* TEXT PROVIDED
========================================
Difference-in-differences with variation in treatment timing
Difference-in-differences with variation in treatment timing
Authors: Andrew Goodman-Bacon
Citation: Goodman-Bacon, Andrew (2021). Difference-in-differences with variation in treatment timing. Journal of econometrics, 225(2), 254--277.
Abstract: The canonical difference-in-differences (DD) estimator contains two time periods, ”pre” and ”post”, and two groups, ”treatment” and ”control”. Most DD applications, however, exploit variation across groups of units that receive treatment at different times. This paper shows that the two-way fixed effects estimator equals a weighted average of all possible two-group/two-period DD estimators in the data. A causal interpretation of two-way fixed effects DD estimates requires both a parallel trends assumption and treatment effects that are constant over time. I show how to decompose the difference between two specifications, and provide a new analysis of models that include time-varying controls.
Reading Notes
Objective
To show that differences-in-differences (DD) models with variation in treatment timing end up estimating a weighted average of all possible two group-two period DD estimators
Importance
A lot of us use DD estimators to estimates models with different treatment timing without understanding the way this method works and when it doesn’t
Background
Single-coefficient two-way fixed effects are biased with treatment effects are not uniform. Then you need something like an event-study specification. This paper argues the underlying research design, however, is still a DD with variation in treatment timing
Methodology
The DD estimand is the variance-weighted average treatment effect on the treated (VWATT)
========================================
[Photographed scenes with lens parameters]
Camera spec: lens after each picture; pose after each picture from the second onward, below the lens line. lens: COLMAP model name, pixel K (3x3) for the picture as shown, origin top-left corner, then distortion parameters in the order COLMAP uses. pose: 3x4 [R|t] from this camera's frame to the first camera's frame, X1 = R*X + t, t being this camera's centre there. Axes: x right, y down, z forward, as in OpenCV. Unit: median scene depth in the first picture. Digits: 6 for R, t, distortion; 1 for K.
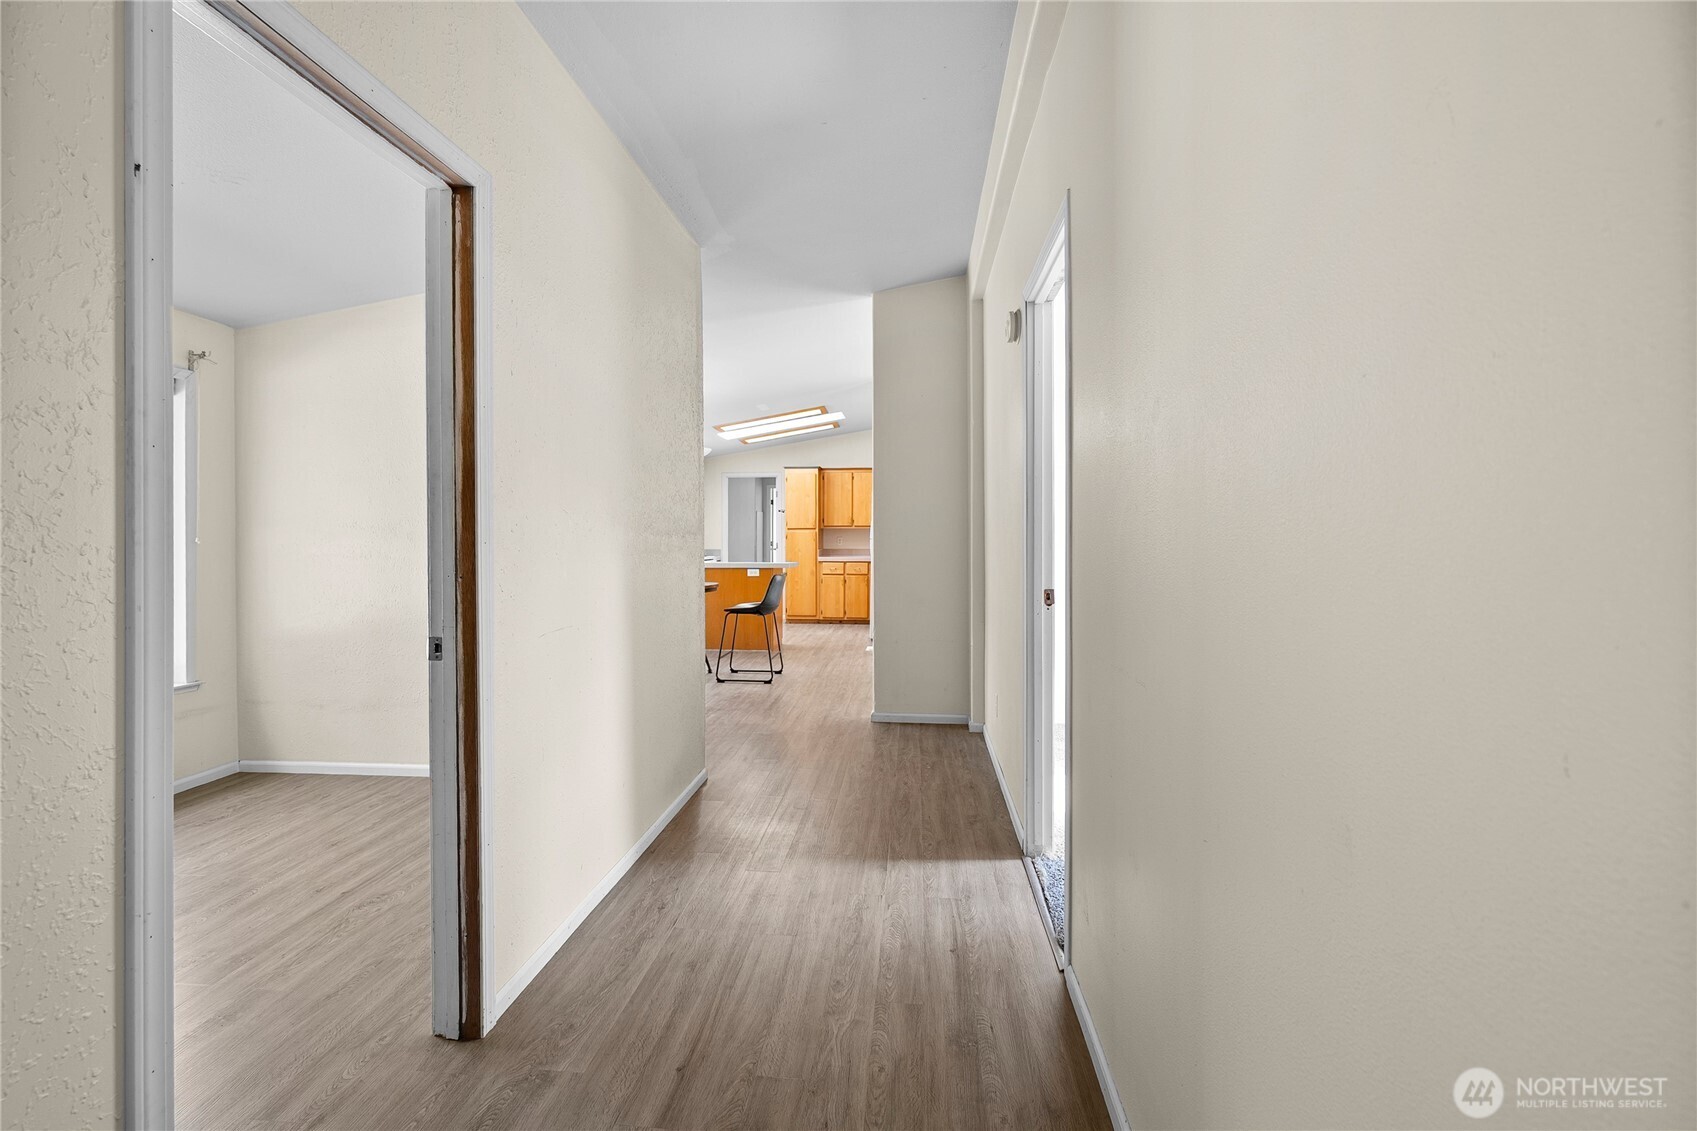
lens RADIAL K [[771.5, 0, 827.7], [0, 771.5, 542.0], [0, 0, 1]] dist [-0.003579, 0.001028]
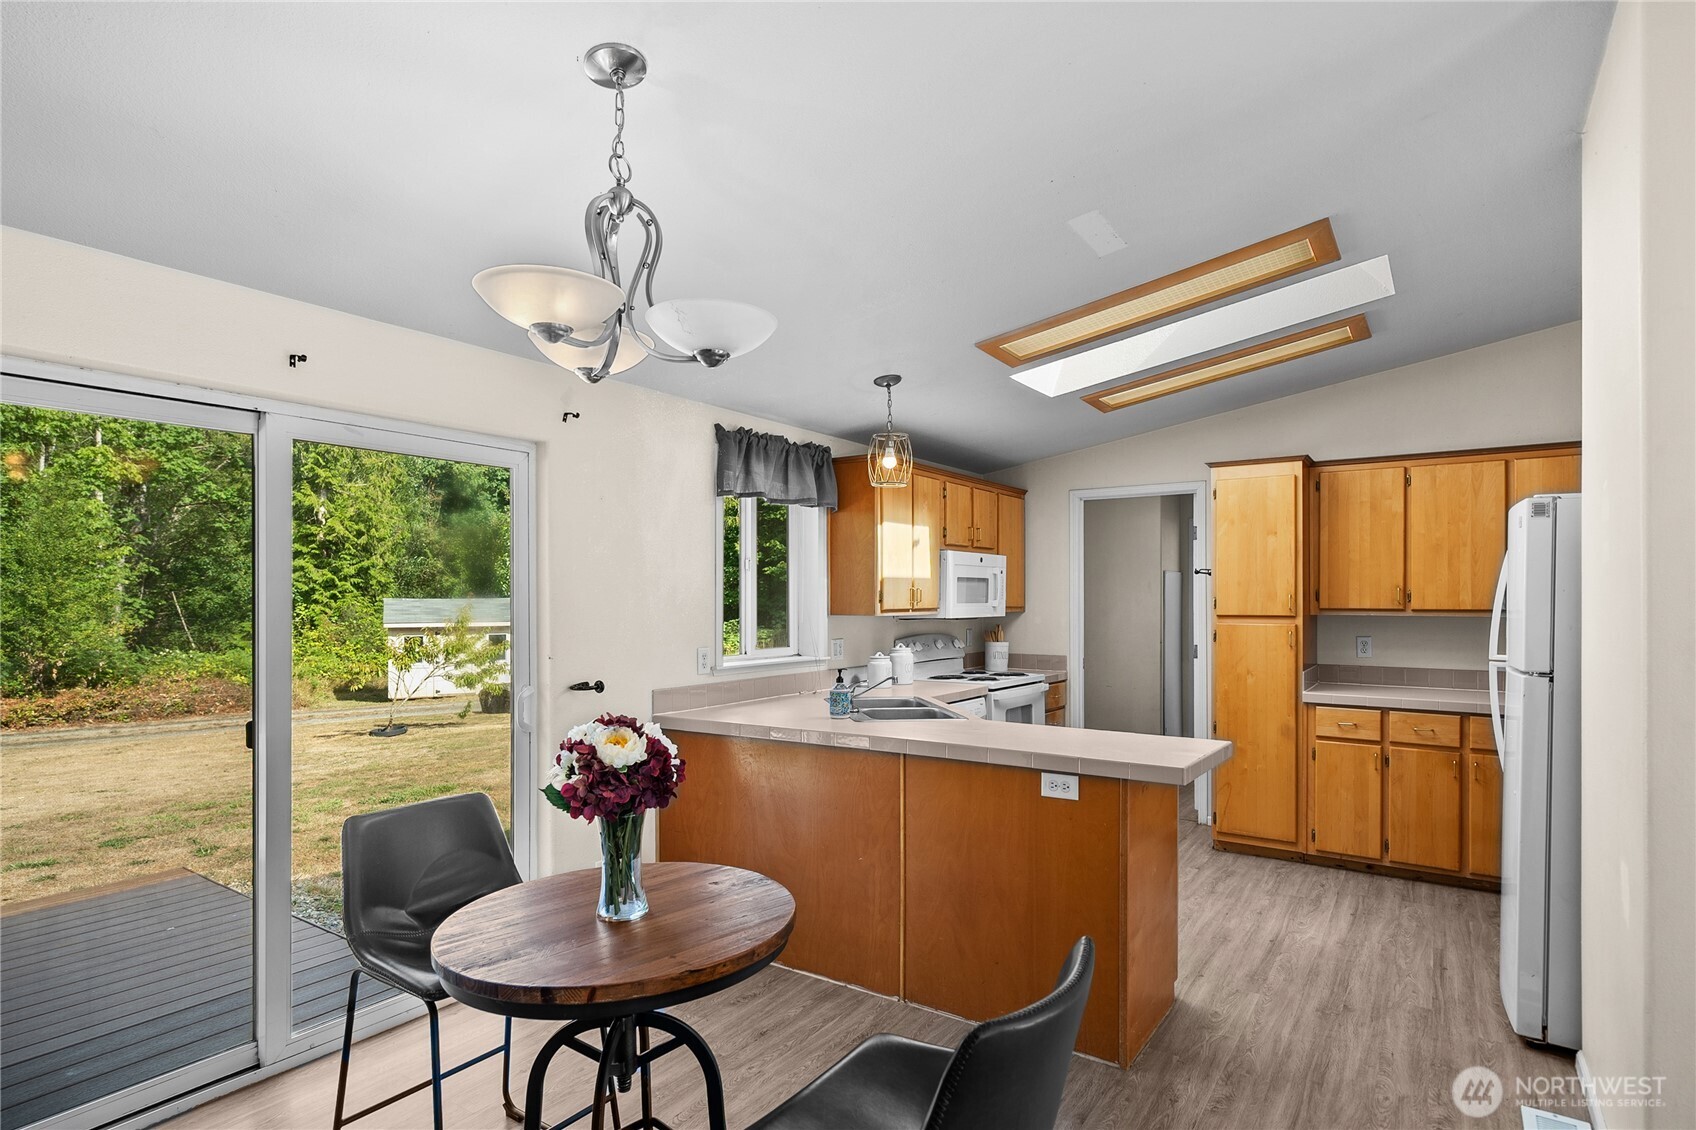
lens RADIAL K [[883.9, 0, 852.9], [0, 883.9, 597.8], [0, 0, 1]] dist [0.002186, 0.000141]
pose [[0.885709, 0.000733, -0.464240, -0.006496], [-0.003253, 0.999984, -0.004627, -0.024138], [0.464229, 0.005608, 0.885697, 0.504072]]
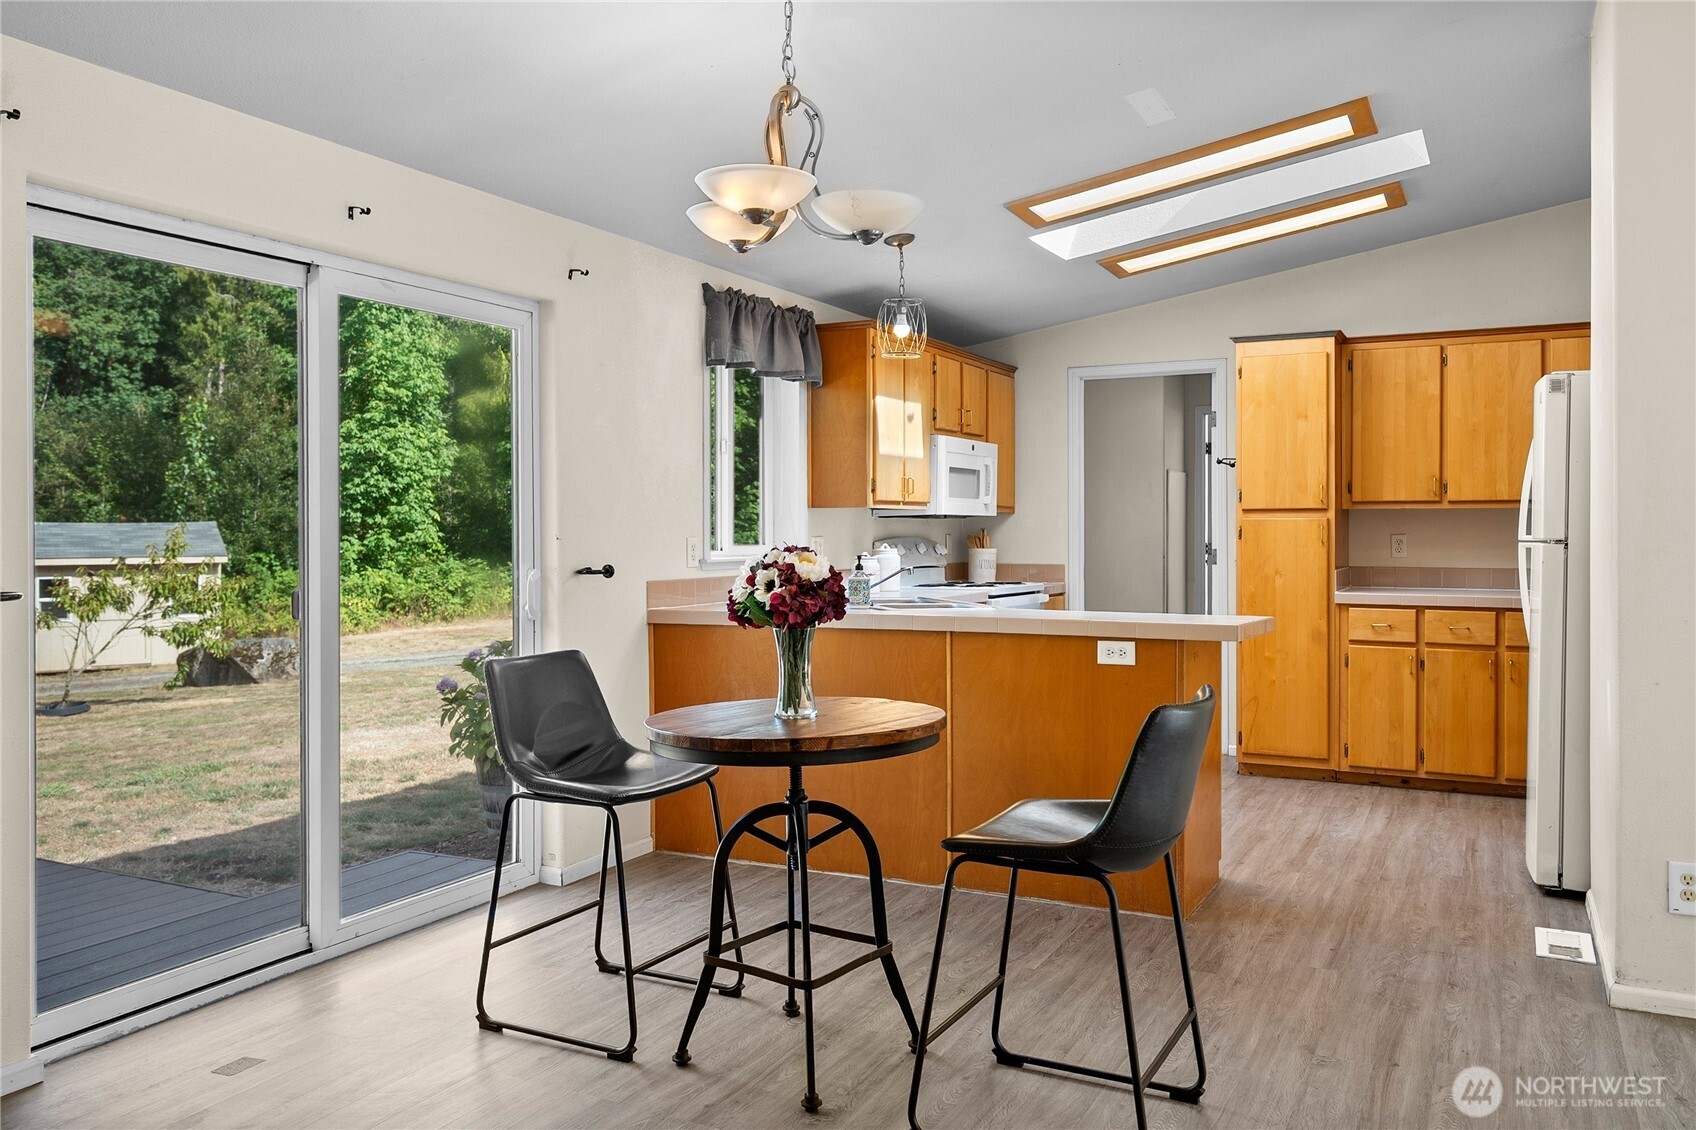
lens RADIAL K [[1308.1, 0, 844.1], [0, 1308.1, 535.2], [0, 0, 1]] dist [0.034386, -0.045086]
pose [[0.936767, 0.000671, -0.349954, -0.012564], [-0.001659, 0.999995, -0.002524, -0.003893], [0.349950, 0.002945, 0.936764, 0.366680]]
========================================
* COMPLETE THE FOLLOWING
(a) Rewrite the passage of the difference-in-differences notes that begins at the words "Abstract: The canonical" and stops after "include time-varying controls.", replacing "canonical" with "standard".
(b) Name each heading that falls under "Reading Notes" in the difference-in-differences notes.

* LIST OF SOLUTIONS
(a)
Abstract: The standard difference-in-differences (DD) estimator contains two time periods, ”pre” and ”post”, and two groups, ”treatment” and ”control”. Most DD applications, however, exploit variation across groups of units that receive treatment at different times. This paper shows that the two-way fixed effects estimator equals a weighted average of all possible two-group/two-period DD estimators in the data. A causal interpretation of two-way fixed effects DD estimates requires both a parallel trends assumption and treatment effects that are constant over time. I show how to decompose the difference between two specifications, and provide a new analysis of models that include time-varying controls.

(b) Objective, Importance, Background, Methodology